“It’s done all the time,” was the doctor’s simple defence. “And oh, my dear,” he added, “you will know—and I will know—we can’t keep knowing—”
She stopped short, her lovely face serious in the shade of her parasol, her dark-blue eyes burning with a sort of noble shame.
“Greg!” she said quickly and breathlessly. “Please—–Let’s not— let’s not say it. Let me feel, all this summer, that it wasn’t said. Let me feel that while I was living under one man’s roof, and spending his money, that I didn’t even think of another man. It’s done all the time, you say, that’s true. But I hate it. Whether I leave Clarence, and make my own life under new conditions, and never remarry, or whether, in a year or two—but I won’t think of that!” And to his surprise and concern, as she stopped short on the grassy path, the eyes that Rachael turned toward him were brimming with tears. “You s-see what a baby I am becoming, Greg,” she said unsteadily. “It’s all your doing, I’m afraid! I haven’t cried for years—loneliness and injustice and unhappiness don’t make me cry! But just lately I’ve known what it was to dream of—of joy, Greg. And if that joy is ever really coming to us, I want to be worthy of it.
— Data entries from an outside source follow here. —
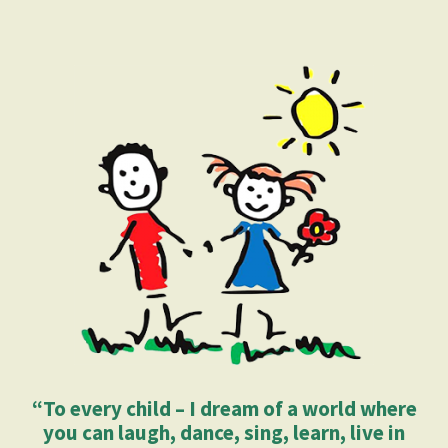
“To every child – I dream of a world where
you can laugh, dance, sing, learn, live in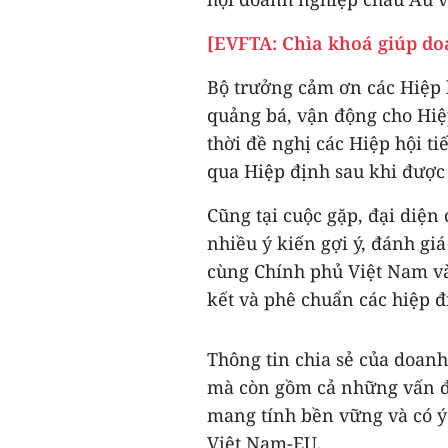
[EVFTA: Chìa khoá giúp do
Bộ trưởng cảm ơn các Hiệp 
quảng bá, vận động cho Hiệp
thời đề nghị các Hiệp hội ti
qua Hiệp định sau khi được 
Cũng tại cuộc gặp, đại diện
nhiều ý kiến gợi ý, đánh gi
cùng Chính phủ Việt Nam và
kết và phê chuẩn các hiệp đ
Thông tin chia sẻ của doan
mà còn gồm cả những vấn đ
mang tính bền vững và có ý
Việt Nam-EU.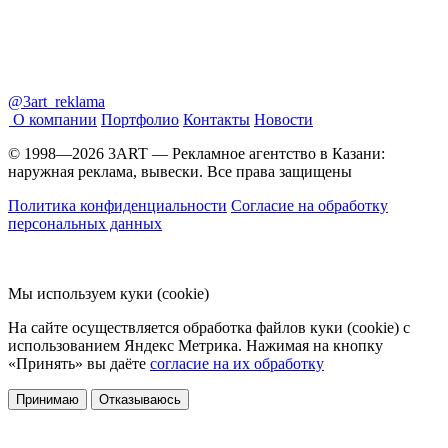
@3art_reklama
О компании
Портфолио
Контакты
Новости
© 1998—2026 3ART — Рекламное агентство в Казани:
наружная реклама, вывески. Все права защищены
Политика конфиденциальности
Согласие на обработку
персональных данных
Мы используем куки (cookie)
На сайте осуществляется обработка файлов куки (cookie) с
использованием Яндекс Метрика. Нажимая на кнопку
«Принять» вы даёте
согласие на их обработку
Принимаю
Отказываюсь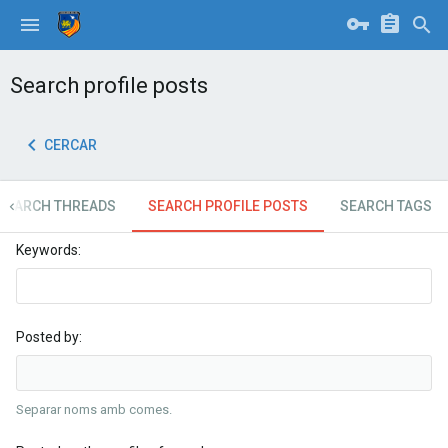
Search profile posts
CERCAR
SEARCH THREADS
SEARCH PROFILE POSTS
SEARCH TAGS
Keywords
Posted by
Separar noms amb comes.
I want to start right this time. I want to spend the summer quietly somewhere, thinking and reading. I’m going to give up cards and even cocktails. You smile, Greg, but I truly am! Just for this time, I mean. And it’s come to me, just lately, that I wouldn’t leave Clarence if he really needed me, or if it would make him unhappy. I’m going to be different—everything seems different already—”
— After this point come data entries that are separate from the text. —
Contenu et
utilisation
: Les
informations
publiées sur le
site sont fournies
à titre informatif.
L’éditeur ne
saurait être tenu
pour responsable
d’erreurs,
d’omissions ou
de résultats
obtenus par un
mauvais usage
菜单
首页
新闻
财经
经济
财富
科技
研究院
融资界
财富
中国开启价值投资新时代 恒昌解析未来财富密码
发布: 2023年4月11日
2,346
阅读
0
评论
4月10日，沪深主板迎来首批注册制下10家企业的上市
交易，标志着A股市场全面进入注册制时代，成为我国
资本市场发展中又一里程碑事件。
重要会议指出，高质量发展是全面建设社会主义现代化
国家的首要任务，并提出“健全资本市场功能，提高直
“Don’t you know why?” he said with his grave smile, as she paused. It was enchanting to him to see the color flood her face, to see her shy eyes suddenly averted. She did not answer, and they walked slowly toward the clubhouse steps.
“There’s only one thing more to say,” Warren Gregory said, arresting her for one more moment. “It’s this: as soon as you’re free, I’m coming for you. You may not have made up your mind by that time, Rachael. My mind will never change.”
Shaken beyond all control by his tone, Rachael did not even raise her eyes. Her flush died away, leaving her face pale. He saw her breast rise on a quick breath.
“Will you write me?” he asked, after a moment.
“Oh, yes, Greg!” she answered quickly, in a voice hardly above a whisper. “When do you go?”
“On Wednesday—a week from to-day, in fact. And that reminds me, Billy says you are coming into town early next week?”
“Monday, probably.” Rachael was coming back to the normal. “She needs things for camp, and I’ve got a little shopping to do.”
“Then could you lunch with Mother? Little Charley’ll be there: no one else. Bring Billy. Mother’d love it. You’re a great favorite there, you know.”
“I may not always be a favorite there,” Rachael said with a rueful smile.